# TASK STATEMENT:
Send each entry back exactly as given, pictures excluded.

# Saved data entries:
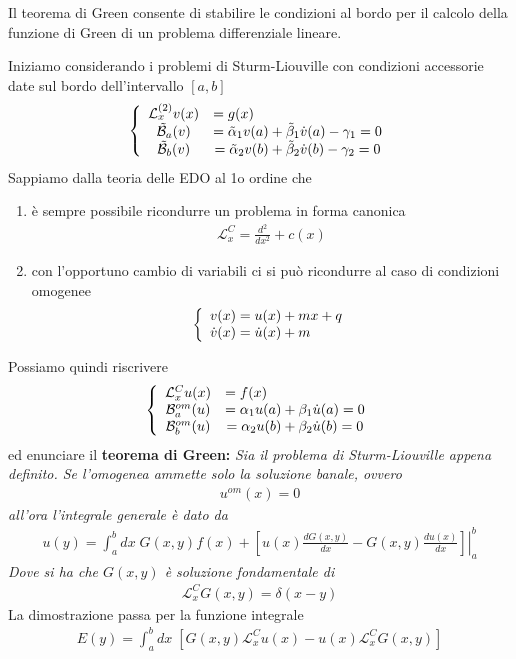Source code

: Il teorema di Green consente di stabilire le condizioni al bordo per il calcolo della funzione di Green di un problema differenziale lineare.

Iniziamo considerando i problemi di Sturm-Liouville con condizioni accessorie date sul bordo dell'intervallo $[a,b]$
\begin{align}
	\triple{\mathcal{L}_x^{(2)} v(x) &= g(x) \hfill}{\mathcal{\tilde{B}}_a(v) &= \tilde{\alpha}_1 v(a) + \tilde{\beta}_1 \dot{v}(a) - \gamma_1 = 0}{\mathcal{\tilde{B}}_b(v) &= \tilde{\alpha}_2 v(b) + \tilde{\beta}_2 \dot{v}(b) - \gamma_2 = 0}
\end{align}
Sappiamo dalla teoria delle EDO al 1o ordine che 
\begin{enumerate}
	\item è sempre possibile ricondurre un problema in forma canonica
	\begin{align}
		\mathcal{L}_x^{C} = \frac{d^2}{dx^2} + c(x) \label{omcond3}
	\end{align} 
	\item con l'opportuno cambio di variabili ci si può ricondurre al caso di condizioni omogenee
		\begin{align}
			\double{v(x) = u(x)+ mx + q}{\dot{v}(x) = \dot{u}(x) +m \hfill}			
		\end{align}
\end{enumerate}
Possiamo quindi riscrivere
\begin{align}
	\triple{\mathcal{L}_x^{C} u(x) &= f(x) \hfill}{\mathcal{B}^{om}_a(u) &= \alpha_1 u(a) + \beta_1 \dot{u}(a) = 0}{\mathcal{B}^{om}_b(u) &= \alpha_2 u(b) + \beta_2 \dot{u}(b) = 0} \label{omcond1}
\end{align}
ed enunciare il \textbf{teorema di Green:} \textit{Sia il problema di Sturm-Liouville appena definito. Se l'omogenea ammette solo la soluzione banale, ovvero
\begin{align}
	u^{om}(x) = 0
\end{align}
all'ora l'integrale generale è dato da
\begin{align}
	u(y) = \int_{a}^{b} dx \; G(x,y) f(x) + \left.\left[ u(x) \frac{dG(x,y)}{dx} - G(x,y) \frac{du(x)}{dx} \right]\right|_a^b
\end{align}
Dove si ha che $G(x,y)$ è soluzione fondamentale di
\begin{align}
	\mathcal{L}_x^{C} G(x,y) = \delta(x-y) \label{omcond2}
\end{align}
}
La dimostrazione passa per la funzione integrale
\begin{align}
	E(y) = \int_{a}^{b} dx \; [G(x,y) \mathcal{L}_x^{C} u(x) - u(x)  \mathcal{L}_x^{C} G(x,y)]
\end{align}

# WORKED SOLUTION:
Source code

: Il teorema di Green consente di stabilire le condizioni al bordo per il calcolo della funzione di Green di un problema differenziale lineare.

Iniziamo considerando i problemi di Sturm-Liouville con condizioni accessorie date sul bordo dell'intervallo $[a,b]$
\begin{align}
	\triple{\mathcal{L}_x^{(2)} v(x) &= g(x) \hfill}{\mathcal{\tilde{B}}_a(v) &= \tilde{\alpha}_1 v(a) + \tilde{\beta}_1 \dot{v}(a) - \gamma_1 = 0}{\mathcal{\tilde{B}}_b(v) &= \tilde{\alpha}_2 v(b) + \tilde{\beta}_2 \dot{v}(b) - \gamma_2 = 0}
\end{align}
Sappiamo dalla teoria delle EDO al 1o ordine che 
\begin{enumerate}
	\item è sempre possibile ricondurre un problema in forma canonica
	\begin{align}
		\mathcal{L}_x^{C} = \frac{d^2}{dx^2} + c(x) \label{omcond3}
	\end{align} 
	\item con l'opportuno cambio di variabili ci si può ricondurre al caso di condizioni omogenee
		\begin{align}
			\double{v(x) = u(x)+ mx + q}{\dot{v}(x) = \dot{u}(x) +m \hfill}			
		\end{align}
\end{enumerate}
Possiamo quindi riscrivere
\begin{align}
	\triple{\mathcal{L}_x^{C} u(x) &= f(x) \hfill}{\mathcal{B}^{om}_a(u) &= \alpha_1 u(a) + \beta_1 \dot{u}(a) = 0}{\mathcal{B}^{om}_b(u) &= \alpha_2 u(b) + \beta_2 \dot{u}(b) = 0} \label{omcond1}
\end{align}
ed enunciare il \textbf{teorema di Green:} \textit{Sia il problema di Sturm-Liouville appena definito. Se l'omogenea ammette solo la soluzione banale, ovvero
\begin{align}
	u^{om}(x) = 0
\end{align}
all'ora l'integrale generale è dato da
\begin{align}
	u(y) = \int_{a}^{b} dx \; G(x,y) f(x) + \left.\left[ u(x) \frac{dG(x,y)}{dx} - G(x,y) \frac{du(x)}{dx} \right]\right|_a^b
\end{align}
Dove si ha che $G(x,y)$ è soluzione fondamentale di
\begin{align}
	\mathcal{L}_x^{C} G(x,y) = \delta(x-y) \label{omcond2}
\end{align}
}
La dimostrazione passa per la funzione integrale
\begin{align}
	E(y) = \int_{a}^{b} dx \; [G(x,y) \mathcal{L}_x^{C} u(x) - u(x)  \mathcal{L}_x^{C} G(x,y)]
\end{align}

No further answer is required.